- 2020-12-3
- 韓国時代劇の登場人物
- 朝鮮王朝, 歴史, 申師任堂
偉大な女性
夫は生活力のない男で、日々の暮らしは苦しかった。そんな中でも、申師任堂は子供たちをりっぱに育て上げた。“ダメ男”の典型だった夫もようやく一念発起して、「科挙に受かるまで戻ってこない」と決意して故郷を後にした。
しかし、夫は挫折してすぐに帰ってきてしまった。
このとき、申師任堂が取った行動が語り草になっている。彼女は裁縫箱からハサミを取り出して、それを喉に当てた。
「あなたが約束を守れないなら、私は死にます。もう、この世に未練はありません」
夫は驚愕し、必死に妻を止めた。そして、自らの至らなさを詫びて、今度こそ念願の科挙に受かるまで自宅に戻ってこなかった。

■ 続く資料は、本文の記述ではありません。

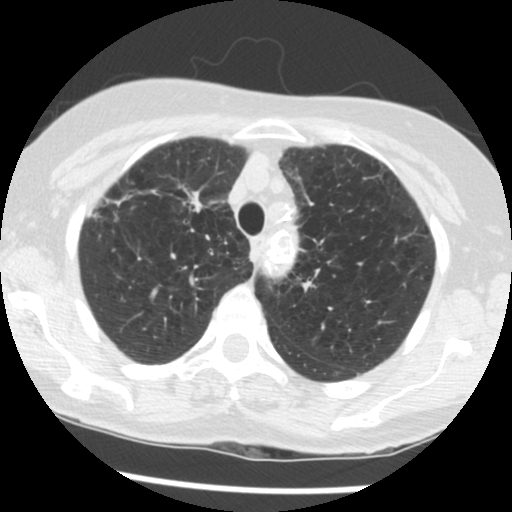
Low-dose screening chest CT, one axial slice; reconstruction kernel STANDARD; 120 kVp; lung window (W 1500 / L -600 HU); 512 × 512 image matrix, field of view 290 × 290 mm.
Structures marked on this image (outlined manually by an expert reader):
- lesion 1 (tumor, upper lobe of right lung): bounding box [x1, y1, x2, y2] px = [189, 191, 202, 212]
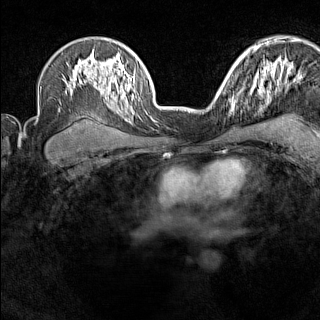
Breast MRI (dynamic contrast-enhanced), one axial slice; slice 104 of 160 in the series (ordered by position); dynamic contrast-enhanced series, time point 2 of 7 at this slice position (early post-contrast); 1.5 T; TE 1.8 ms, TR 5 ms; 1 mm slice thickness; 320 × 320 image matrix, field of view 267 × 267 mm. Female patient.
Annotated regions visible in this slice (semi-automatic segmentation, software-assisted and operator-edited):
- enhancing-tissue mask used for the functional tumour volume (all voxels passing the contrast-enhancement thresholds inside the analysis volume; usually the tumour): bounding box (x1, y1, x2, y2) in pixels: (220, 90, 235, 111)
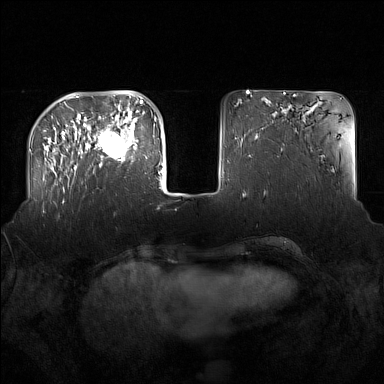
Breast MRI (dynamic contrast-enhanced), one axial slice. Position 43 of 160 along the scan axis. Dynamic contrast-enhanced series, time point 2 of 7 at this slice position (early post-contrast). 1.5 T. TE 1.8 ms, TR 5 ms. 1 mm slice thickness. 384 × 384 image matrix, field of view 360 × 360 mm. Female patient.
Structures marked on this image (semi-automatic segmentation, software-assisted and operator-edited):
- enhancing-tissue mask used for the functional tumour volume (all voxels passing the contrast-enhancement thresholds inside the analysis volume; usually the tumour): box from (x=93, y=122) to (x=137, y=166) px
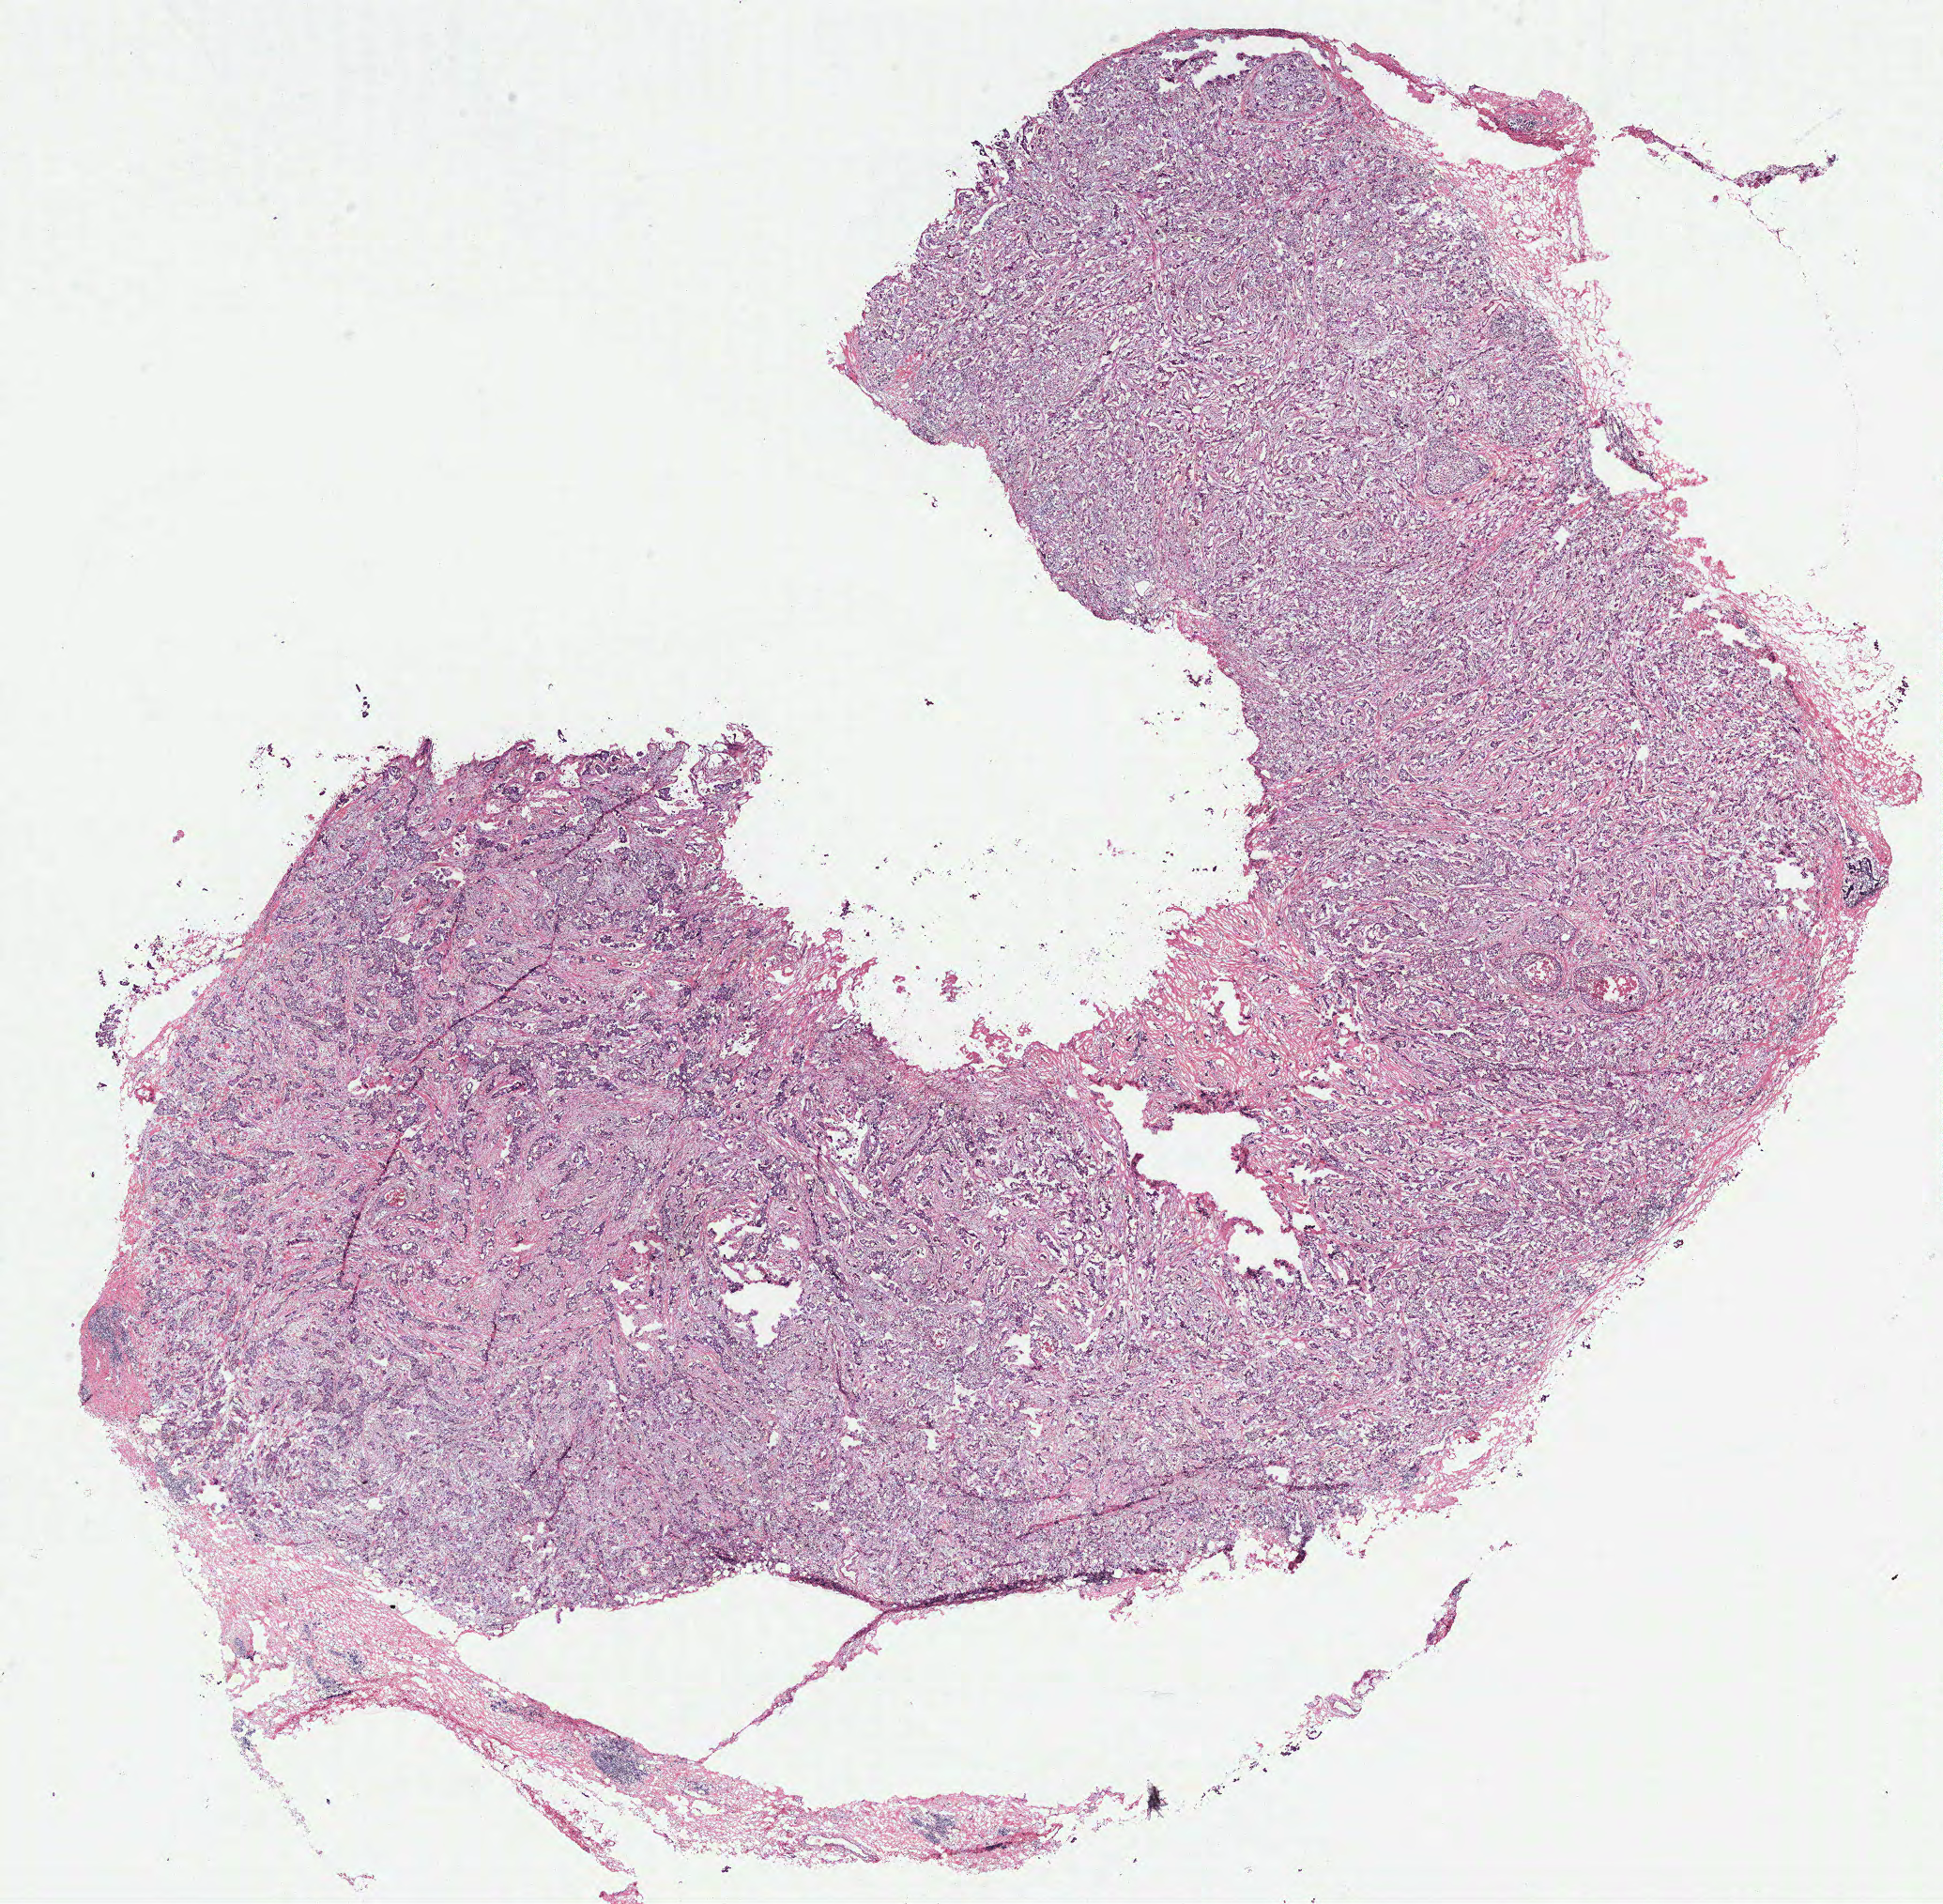
Digitized Hematoxylin and eosin (H&E) stained tissue section (whole slide) — low-resolution overview of the scanned area, about 16.6 x 16.2 mm; breast, tissue type not recorded. 50-year-old female patient.
• patient diagnosis: Infiltrating duct carcinoma, NOS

この逸話には尾ひれが付いているかもしれないが、いやはや申師任堂はとてつもない烈女である。
「もし妻が申師任堂のようだったら……」
首筋が寒くなる男性も多いのではないだろうか。
ところで、申師任堂の息子が、儒学の大家の李珥(イ・イ)である。彼は5千ウォン紙幣の肖像画になっている。
母と息子がともにその国の紙幣を華々しく飾っている例は、世界でもほとんどないかもしれない。
そう思えば思うほど、申師任堂の偉大さが身に迫ってくる。